Midfielders often perform the highest amount of high-speed running distance, which is sometimes recorded as speeds above 5m/s (18kph). This differs depending on the GPS software used but is a good ballpark. A pitch length (91.4m) at this speed would take you just over 18 seconds, so it’s a good speed. 

So the challenge for a midfielder is to be physically prepared for a high volume of high-speed running distance. This is often interspersed with short periods of recovery too, so there is a very high aerobic requirement for midfielders. 

One running conditioning session that can enable you to achieve this is a short aerobic interval session with a 1:1 work to rest ratio. 

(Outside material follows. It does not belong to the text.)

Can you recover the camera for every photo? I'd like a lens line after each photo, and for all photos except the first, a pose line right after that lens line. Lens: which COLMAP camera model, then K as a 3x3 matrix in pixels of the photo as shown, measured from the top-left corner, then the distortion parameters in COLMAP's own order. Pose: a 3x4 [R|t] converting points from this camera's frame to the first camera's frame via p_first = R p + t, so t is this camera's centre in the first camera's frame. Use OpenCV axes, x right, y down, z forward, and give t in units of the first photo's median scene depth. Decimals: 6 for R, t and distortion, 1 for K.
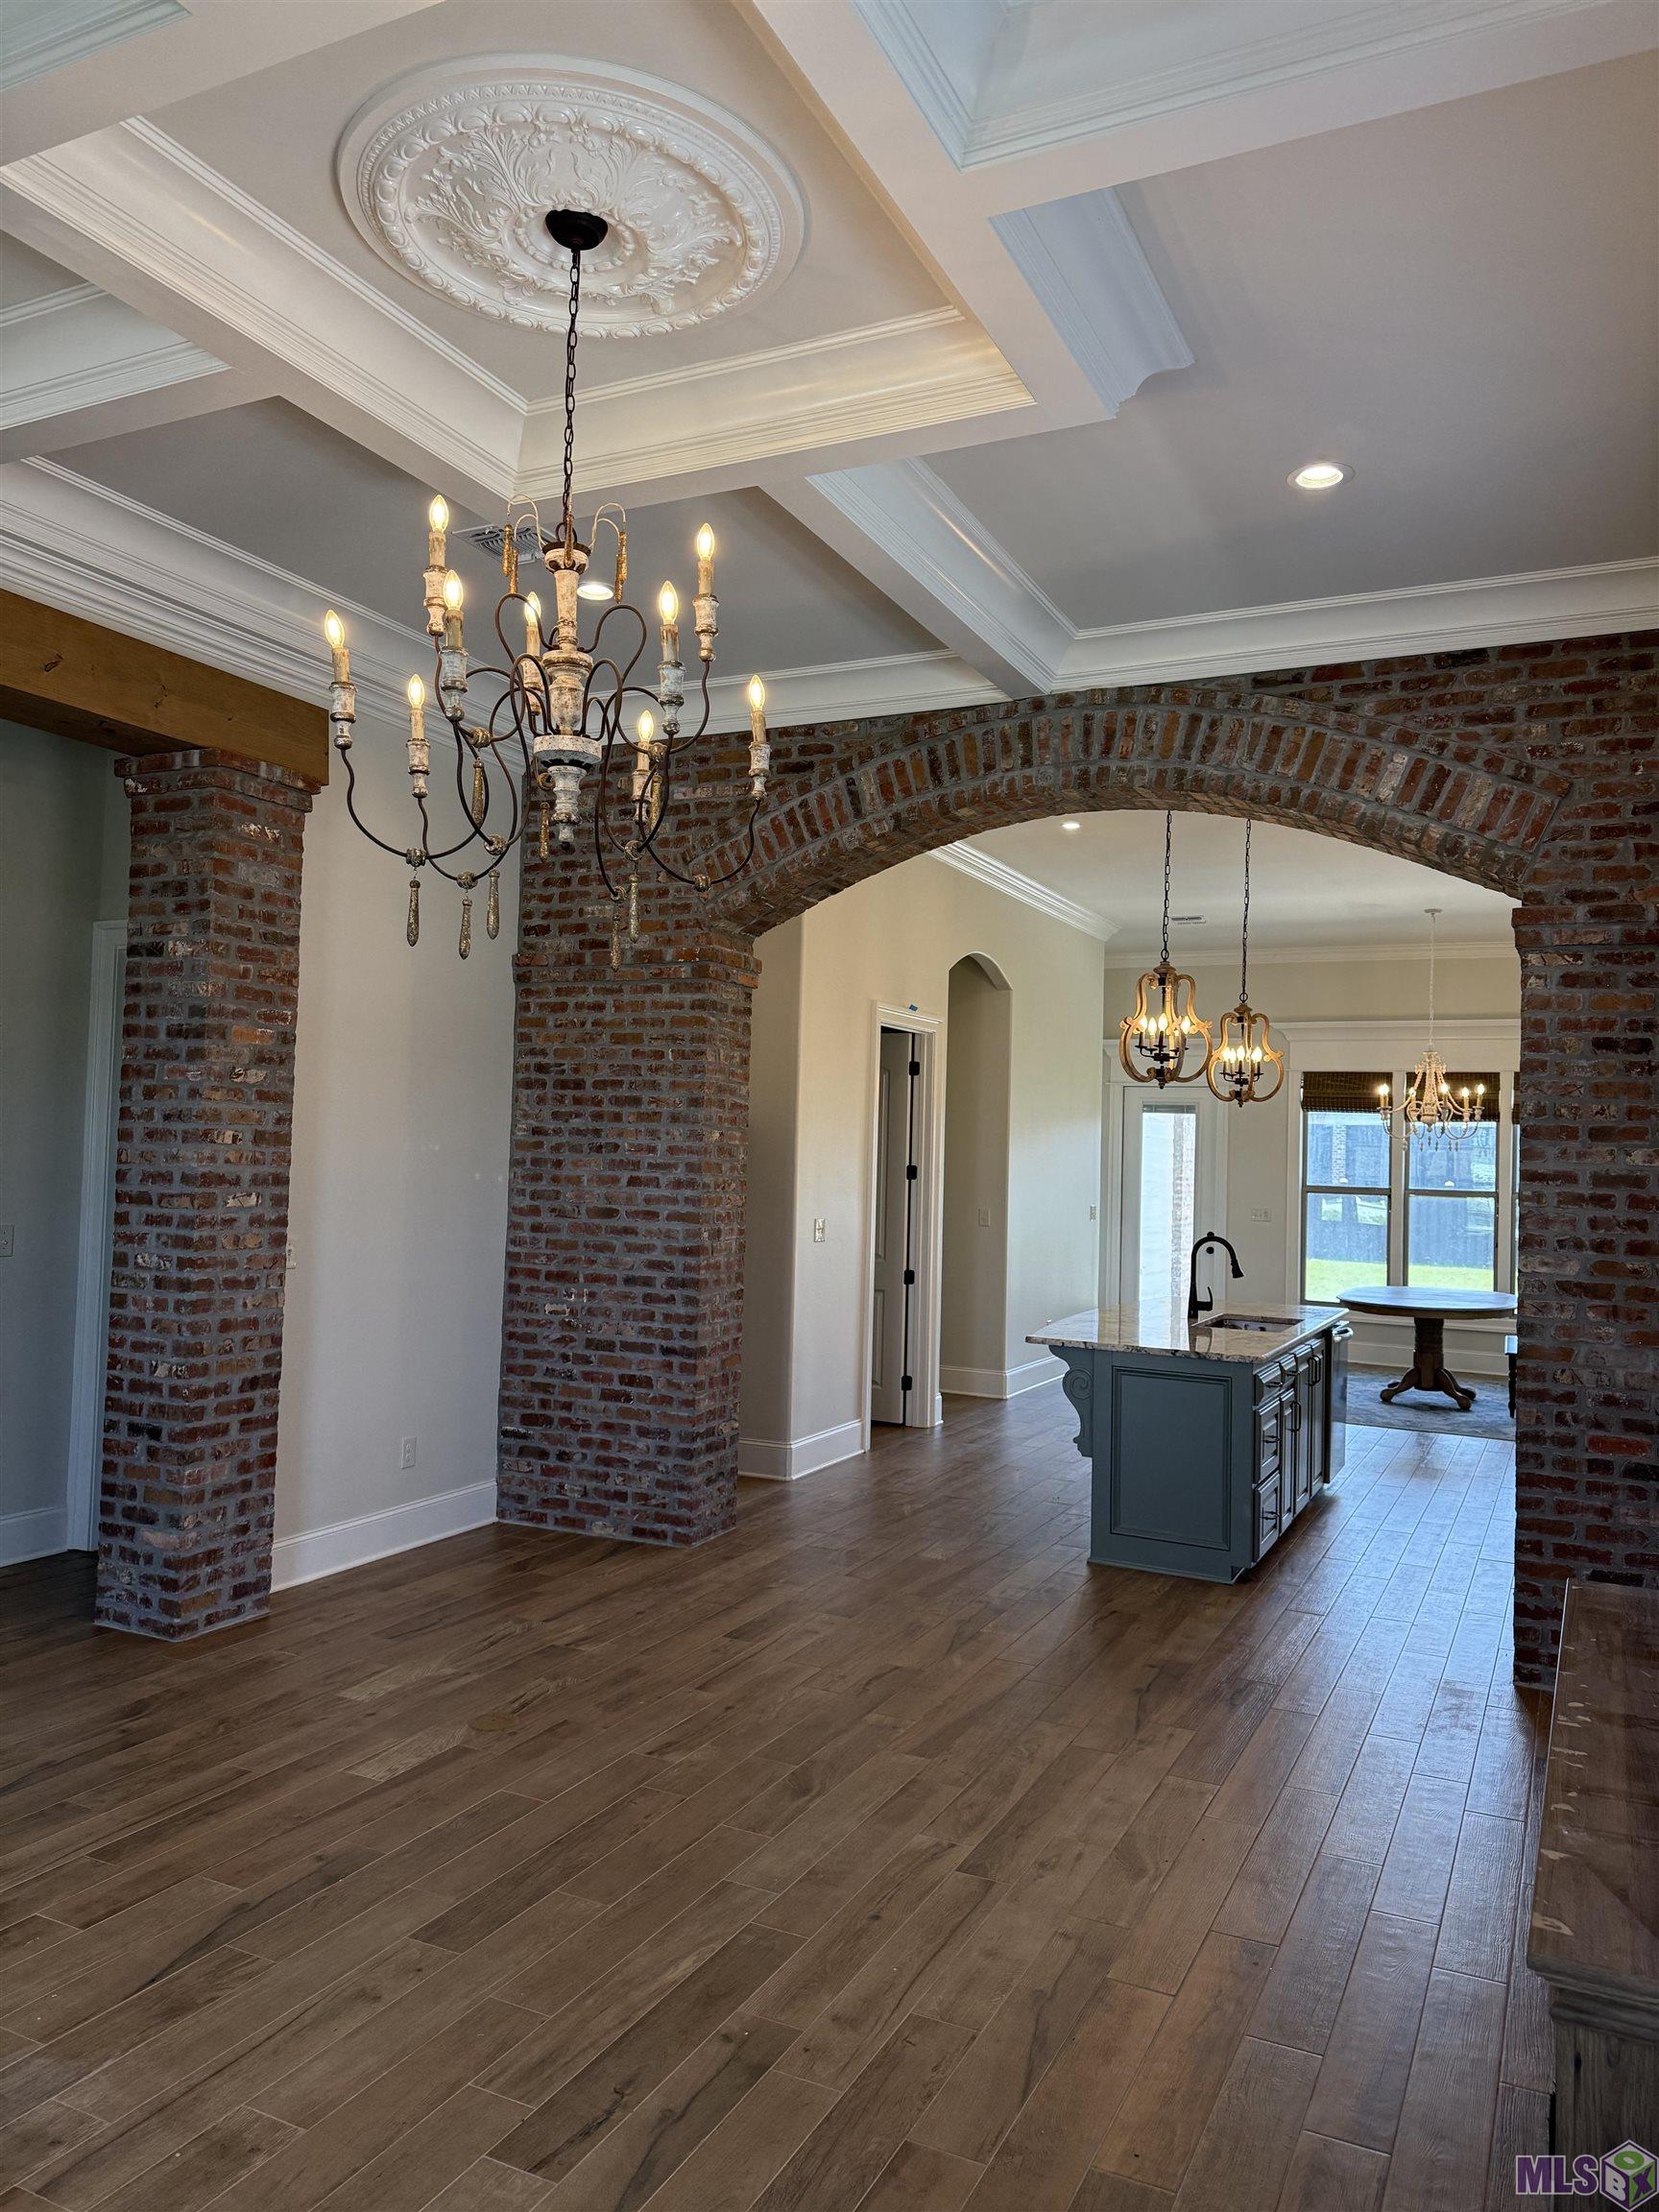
lens RADIAL K [[1561.7, 0, 829.5], [0, 1561.7, 1106.0], [0, 0, 1]] dist [0.199697, -0.359377]
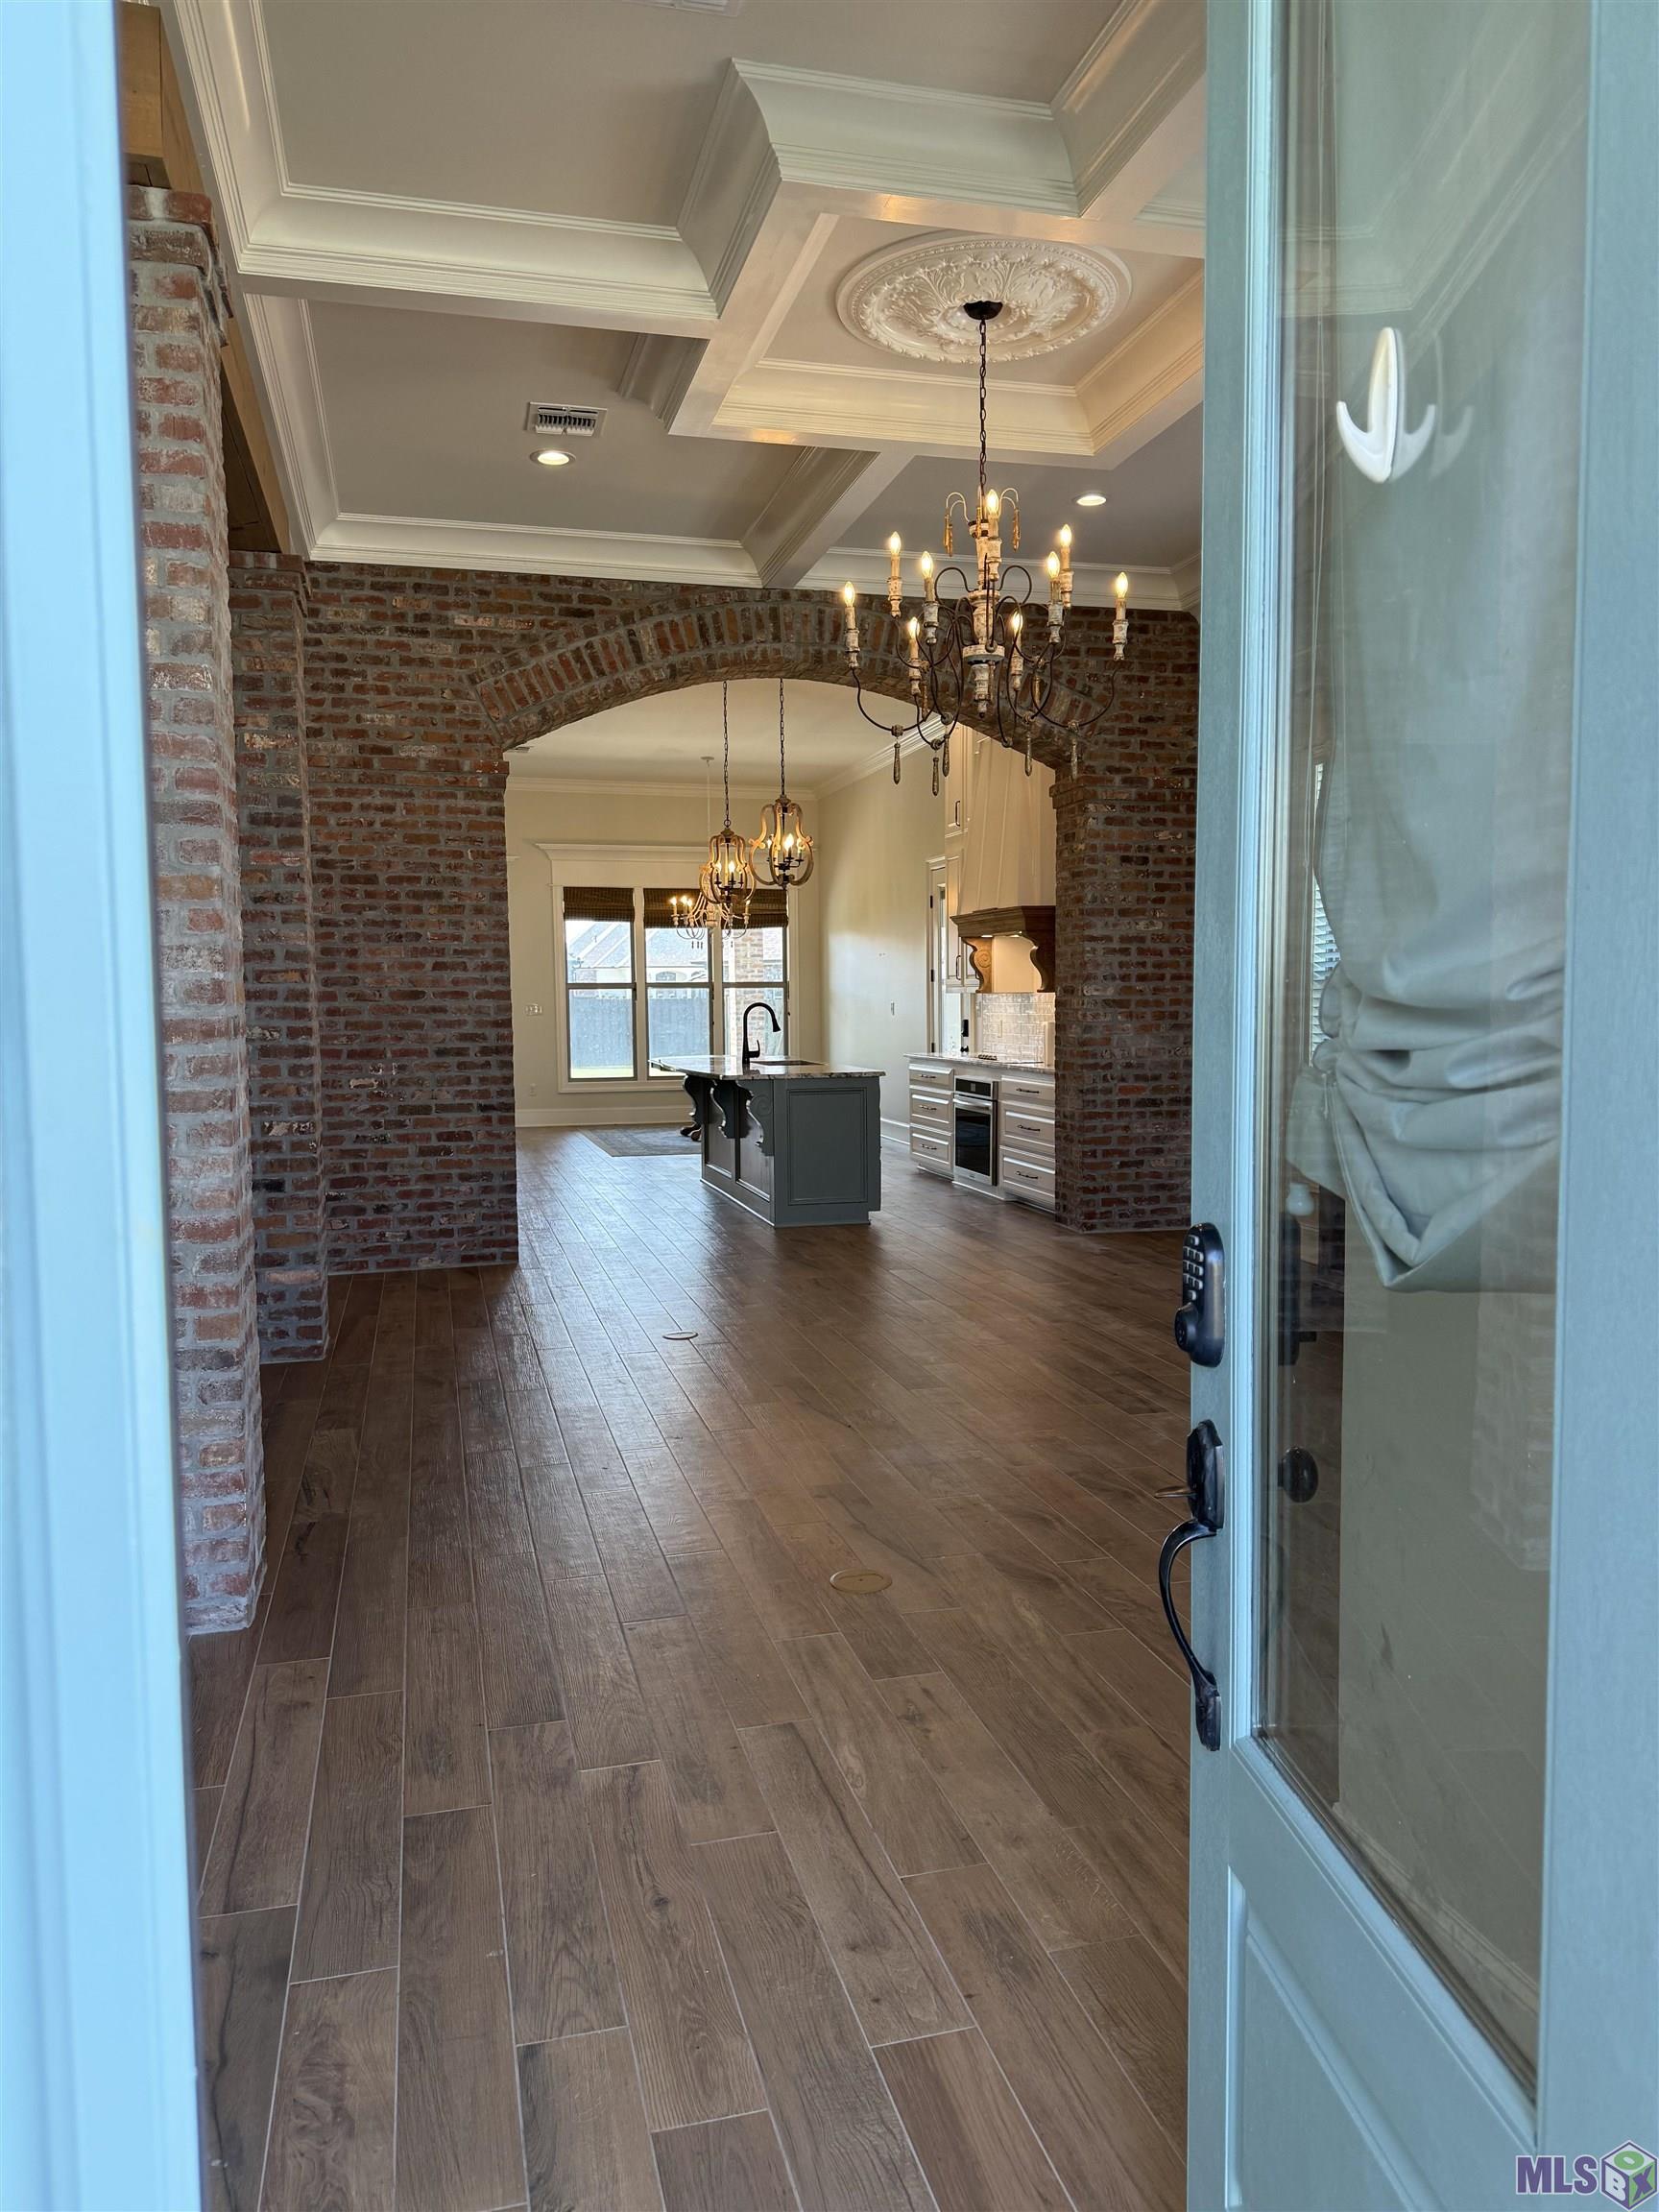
lens RADIAL K [[1561.7, 0, 829.5], [0, 1561.7, 1106.0], [0, 0, 1]] dist [0.199697, -0.359377]
pose [[0.755350, -0.085555, 0.649712, -0.673616], [0.009464, 0.992762, 0.119725, 0.013999], [-0.655253, -0.084285, 0.750693, -0.064060]]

N.B. to learn more about calculating your maximal aerobic speed (MAS), check out my article on this here

Example session 

  • Short aerobic intervals 

  • Run for 15 seconds at 115-120% of your maximal aerobic speed (MAS)

  • Recover by walking slowly for 15 seconds

  • Repeat another 10-12 reps

  • Rest 3 minutes between sets

  • Perform 3 sets in total 


Forwards often perform the highest amount of relative high-intensity actions (Ihsan et al., 2021). This means that per minute played, you are often working at the highest intensity. This is because you’re often involved in leading the press and covering defensively during opposition outletting. Attacking wise, you often perform a lot of sprints to get into advantageous positions for goal scoring opportunities. 

A key physical attribute is maximal sprint speed in order to beat defenders and create separation. This is also multi-directional in nature, and so shuttle sprints are a great way to improve your ability to not only accelerate but also decelerate and change direction at high speed. 

Example session 

  • 20m shuttle sprints

  • Perform a max effort shuttle sprint over a 20m distance (40m total)

  • Recover for 60 seconds between efforts to keep the quality high

  • Repeat another 5-6 efforts 

  • Rest 4 minutes between sets

  • Perform 2-3 sets in total


I hope that this has provided you with some ideas for how you can make your conditioning more positionally relevant to you. These sessions are by no means definitive, and there are many reasons why all positions would do all of the sessions listed above. 

To make it more specific to you individually, try to perform assessments such as the 16 pitch lengths test and maximal sprint speed test. This will enable you to enhance your programme even more.